= Light-in-flight imaging =

Techniques for visualizing the propagation of a light ray

500 ps laser pulse propagation in air visualized by a single-photon detector arrays

A video demonstrating a superluminal light-in-flight observation captured with megapixel SPAD camera

Light-in-flight imaging is a set of techniques to visualize the propagation of light through different media.

== History and techniques ==
Light was first captured in its flight by Nils Abramson in 1978, who used a holographic technique to record the wavefront of a pulse propagating and being scattered by a white-painted screen placed in its path. This high-speed recording technique allowed the dynamic observation of light phenomena like reflection, interference, and focusing that are normally observed statically. More recently, light-in-flight holography has been performed in a scattering medium rather than using a reflective screen. Light can also be captured in motion in a scattering medium using a streak camera that has picosecond temporal resolution, thus removing the need for interferometry and coherent illumination, but requiring additional hardware to raster scan the two-dimensional (2D) scene, which increases the acquisition time to hours.

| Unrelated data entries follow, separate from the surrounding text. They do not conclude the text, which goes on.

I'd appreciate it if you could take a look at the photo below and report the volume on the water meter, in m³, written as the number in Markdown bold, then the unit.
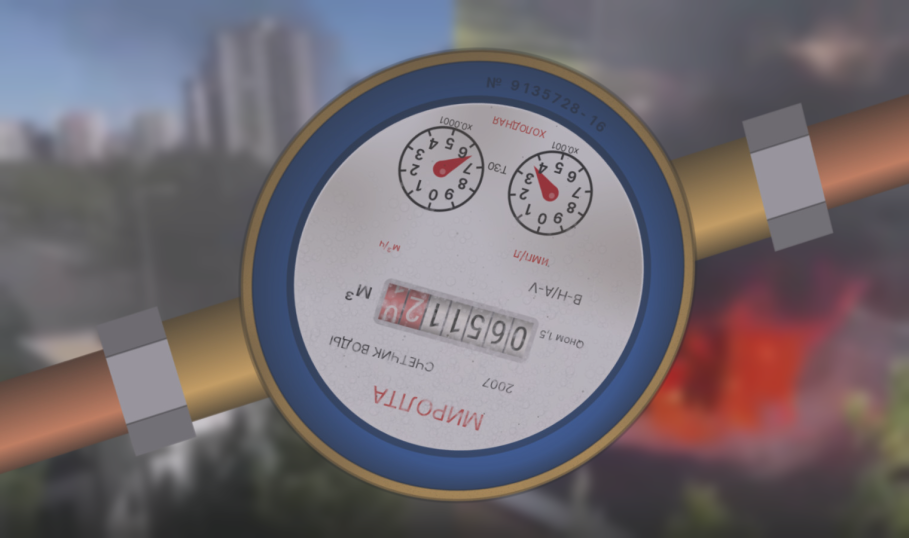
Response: **6511.2036** m³
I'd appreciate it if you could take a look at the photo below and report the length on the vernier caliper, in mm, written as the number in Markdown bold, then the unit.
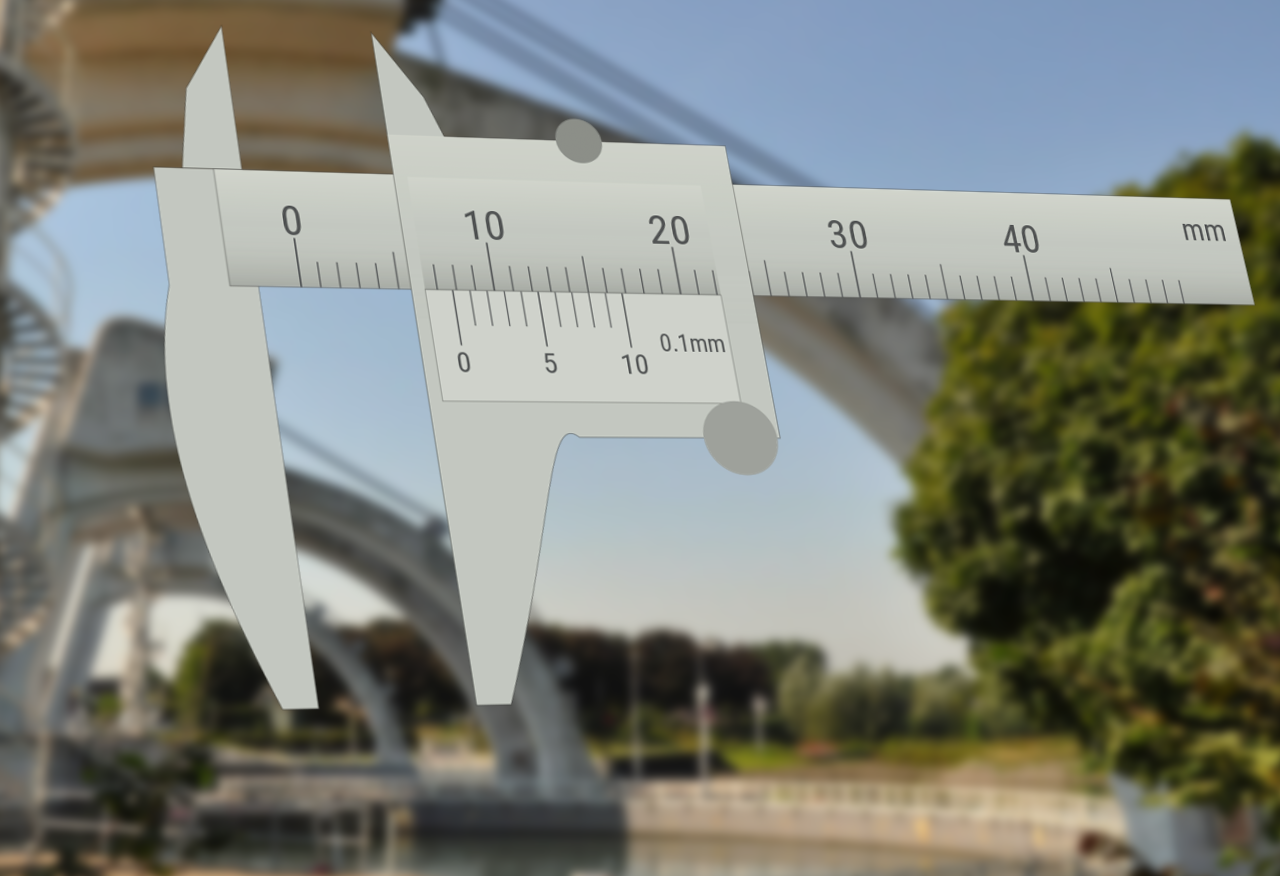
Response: **7.8** mm
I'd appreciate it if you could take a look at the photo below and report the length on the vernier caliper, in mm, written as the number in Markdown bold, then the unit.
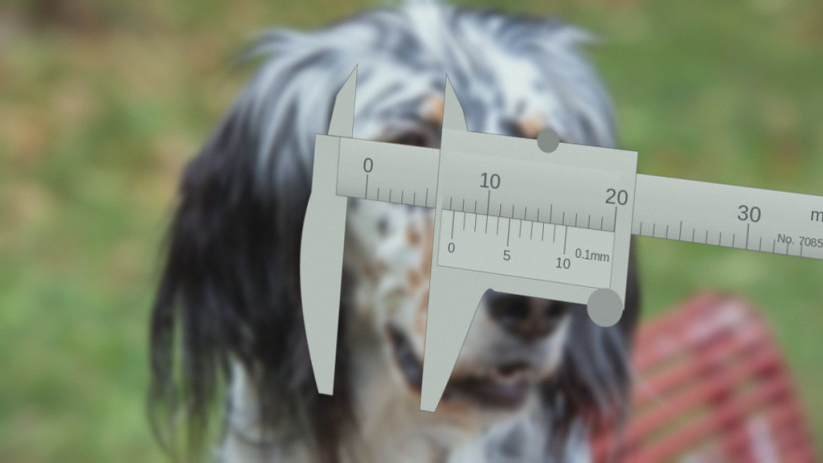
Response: **7.3** mm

A few other techniques possess the temporal resolution to observe light in motion as it illuminates a scene, such as photonic mixer devices based on modulated illumination, albeit with a temporal resolution limited to a few nanoseconds. Alternatively, time-encoded amplified imaging can record images at the repetition rate of a laser by exploiting wavelength-encoded illumination of a scene and amplified detection through a dispersive fibre, albeit with 160 ns temporal and spatial resolution.

Recent studies based on computer tomography using data from multiple probe pulses enabled reconstruction of picosecond pulse propagation phenomena in condensed media.

In 2015, a method to visualize events evolving on picosecond time scales based on single-photon detector arrays has been demonstrated.